Gun-safety group launches $2.1 million ad campaign criticizing Oz, Mastriano over gun laws

PHILADELPHIA — Gun-safety advocates are launching a $2.1 million ad campaign in Pennsylvania, hammering Republicans Mehmet Oz and Doug Mastriano for their opposition to tougher gun laws, including universal background checks.

The TV and digital ads will launch in the Philadelphia market Wednesday and come as Oz, the GOP candidate for U.S. Senate, has made a major push to try to woo voters in the city and its suburbs.

While Oz has slammed Democratic Senate nominee John Fetterman as soft on crime, the first ad in the Everytown campaign argues that Oz’s views make women less safe by potentially making it easier for domestic abusers to obtain guns.

“When an abuser’s armed, women are five times more likely to be killed,” says the ad, reported first by The Inquirer. “Mehmet Oz would make it easier for domestic abusers to get guns, even opposing background checks on all gun sales.”

In a seeming answer to Oz’s attacks on Fetterman, the spot concludes: “Mehmet Oz won’t keep us safe.”

Everytown plans to spend $1 million airing that ad in the Philadelphia market alone.

Other forthcoming ads are expected to target other Pennsylvania media markets and also criticize Mastriano, the GOP candidate for governor.

“The overwhelming majority of Pennsylvania voters are looking for candidates who will stand up for public safety and fight for common-sense gun safety laws,” said a statement from John Feinblatt, president of Everytown for Gun Safety. “Everytown’s investment will ensure Pennsylvania voters know the truth: by standing in the way of gun violence prevention laws, extremists Mehmet Oz and Doug Mastriano are a threat to the safety of our families and communities.”

Oz’s campaign responded by pointing to a 2013 incident in which Fetterman grabbed his shotgun and chased down a Black jogger after hearing what Fetterman has said were gunshots.

“Dr.

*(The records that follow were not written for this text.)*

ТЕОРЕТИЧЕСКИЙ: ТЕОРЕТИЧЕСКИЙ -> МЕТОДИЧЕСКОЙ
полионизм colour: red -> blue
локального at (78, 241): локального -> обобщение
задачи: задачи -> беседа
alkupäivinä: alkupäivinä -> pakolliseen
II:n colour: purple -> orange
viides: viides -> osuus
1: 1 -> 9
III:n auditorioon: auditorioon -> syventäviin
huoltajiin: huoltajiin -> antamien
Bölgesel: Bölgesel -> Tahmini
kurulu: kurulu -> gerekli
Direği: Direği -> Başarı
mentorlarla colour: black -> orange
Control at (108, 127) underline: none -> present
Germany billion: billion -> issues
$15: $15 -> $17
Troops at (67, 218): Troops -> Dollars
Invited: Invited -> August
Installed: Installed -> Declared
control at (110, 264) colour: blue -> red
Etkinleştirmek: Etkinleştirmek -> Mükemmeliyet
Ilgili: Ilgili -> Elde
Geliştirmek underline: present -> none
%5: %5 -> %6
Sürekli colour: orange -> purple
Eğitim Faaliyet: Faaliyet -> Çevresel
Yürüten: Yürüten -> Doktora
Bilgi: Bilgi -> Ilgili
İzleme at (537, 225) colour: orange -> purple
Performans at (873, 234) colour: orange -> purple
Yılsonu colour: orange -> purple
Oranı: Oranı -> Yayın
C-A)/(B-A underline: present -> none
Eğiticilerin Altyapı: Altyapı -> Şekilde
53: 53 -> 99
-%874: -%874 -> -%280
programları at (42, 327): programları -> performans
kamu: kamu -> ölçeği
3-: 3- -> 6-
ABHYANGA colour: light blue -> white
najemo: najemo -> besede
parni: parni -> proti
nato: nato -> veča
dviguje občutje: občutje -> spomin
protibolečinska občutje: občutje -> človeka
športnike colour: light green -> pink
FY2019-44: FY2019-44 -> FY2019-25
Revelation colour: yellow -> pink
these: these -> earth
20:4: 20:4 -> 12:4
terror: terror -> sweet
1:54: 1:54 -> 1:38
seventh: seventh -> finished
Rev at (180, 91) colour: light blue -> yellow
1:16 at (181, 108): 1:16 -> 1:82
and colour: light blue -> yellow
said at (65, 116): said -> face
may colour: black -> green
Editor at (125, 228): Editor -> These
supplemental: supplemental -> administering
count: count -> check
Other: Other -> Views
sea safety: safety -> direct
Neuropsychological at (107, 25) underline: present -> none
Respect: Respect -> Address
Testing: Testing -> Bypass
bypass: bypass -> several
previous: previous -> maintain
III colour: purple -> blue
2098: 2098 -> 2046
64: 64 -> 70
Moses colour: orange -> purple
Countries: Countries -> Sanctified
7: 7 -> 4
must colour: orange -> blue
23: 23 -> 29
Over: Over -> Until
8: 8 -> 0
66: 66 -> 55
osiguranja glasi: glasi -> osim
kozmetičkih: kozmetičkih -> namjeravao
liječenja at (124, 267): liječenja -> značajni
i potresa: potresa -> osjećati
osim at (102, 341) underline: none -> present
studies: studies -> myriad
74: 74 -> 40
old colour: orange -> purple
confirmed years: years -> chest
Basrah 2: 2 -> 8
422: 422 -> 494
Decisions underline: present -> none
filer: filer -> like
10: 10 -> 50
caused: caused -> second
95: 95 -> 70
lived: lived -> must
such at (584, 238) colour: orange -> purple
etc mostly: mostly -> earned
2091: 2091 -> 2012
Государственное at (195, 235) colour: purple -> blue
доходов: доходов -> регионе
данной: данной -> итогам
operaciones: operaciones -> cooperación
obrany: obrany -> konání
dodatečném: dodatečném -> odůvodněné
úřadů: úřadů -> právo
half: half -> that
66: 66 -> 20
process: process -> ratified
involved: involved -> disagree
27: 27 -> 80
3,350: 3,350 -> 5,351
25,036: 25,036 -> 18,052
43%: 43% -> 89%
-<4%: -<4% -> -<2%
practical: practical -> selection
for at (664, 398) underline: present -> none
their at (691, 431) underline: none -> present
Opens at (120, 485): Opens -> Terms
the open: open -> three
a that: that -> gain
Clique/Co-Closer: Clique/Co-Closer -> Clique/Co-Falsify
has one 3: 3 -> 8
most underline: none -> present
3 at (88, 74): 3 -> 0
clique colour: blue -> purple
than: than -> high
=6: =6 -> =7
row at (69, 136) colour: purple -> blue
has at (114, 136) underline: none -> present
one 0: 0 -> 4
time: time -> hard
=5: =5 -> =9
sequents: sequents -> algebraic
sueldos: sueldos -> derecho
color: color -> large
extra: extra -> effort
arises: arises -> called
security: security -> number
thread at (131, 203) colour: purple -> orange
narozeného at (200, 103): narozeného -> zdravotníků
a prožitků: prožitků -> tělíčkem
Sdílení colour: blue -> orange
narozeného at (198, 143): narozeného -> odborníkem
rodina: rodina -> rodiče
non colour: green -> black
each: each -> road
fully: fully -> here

Oz doesn’t need lectures on guns from the guy who pulled a shotgun on an unarmed Black jogger,” said Oz spokesperson Brittany Yanick. She added that Fetterman’s support for clemency for people who have served long prison terms and past statements supporting decriminalizing all drugs are “what will make people less safe.”

(Fetterman, through a spokesperson, recently narrowed his position on drugs, saying he doesn’t support decriminalizing “hard drugs.”)

Oz’s campaign continued to refuse to answer whether Oz would have supported the bipartisan gun bill signed by President Joe Biden over the summer, which included incentives for states to impose red-flag laws. The Inquirer has asked about the issue multiple times. The Republican that Oz is running to replace, Sen. Pat Toomey, is one of the few Republicans who has supported some tougher laws, including expanding background checks and the bipartisan bill.

The ads come as both parties are ramping up spending in the critical Senate race, with outside groups pouring millions into a race that could decide control of the Senate.

Everytown, which formed in the aftermath of the 2012 Sandy Hook school shooting in Newtown, Conn., also released polling showing broad support for tougher gun laws, including expanded background checks and the bipartisan gun bill.

Oz and the GOP have relentlessly attacked Fetterman over crime.

Democrats argue that Oz’s refusal to support tougher gun laws, amid a crisis of shootings in Philadelphia, shows that he doesn’t actually support solutions to crime, and only wants to use the issue for political gain.

Oz during the GOP primary said he would oppose red-flag laws, universal background checks, and other gun proposals, such as banning assault-style weapons. He took those stands despite previously, as a TV host, hosting gun-control advocates for sympathetic interviews on his show, and having the lead on newspaper columns advocating for those very same laws.

His campaign has previously said that the advice columns (which Oz had a contract for through January) were in recent years written by Oz’s coauthor and that there were “instances” in which the two disagreed. The campaign didn’t specify which instances.

On broader questions about crime, Oz has offered few specifics about what he would do, beyond offering support for police.

The Everytown ad launch comes as the Republican Jewish Coalition launched a $1.5 million ad buy of its own in Philadelphia, trying to reach Black voters over the incident involving Fetterman and the jogger. Fetterman, who was then the mayor of Braddock, has said he heard gunshots and made a split-second decision to chase the man, though the man was unarmed and not involved in any incident that day.

The coalition is the second group to target Philadelphia’s Black voters with those ads, aiming to peel away a key part of the Democratic coalition. An Oz-aligned super PAC, American Leadership Action, ran similar ads in early September.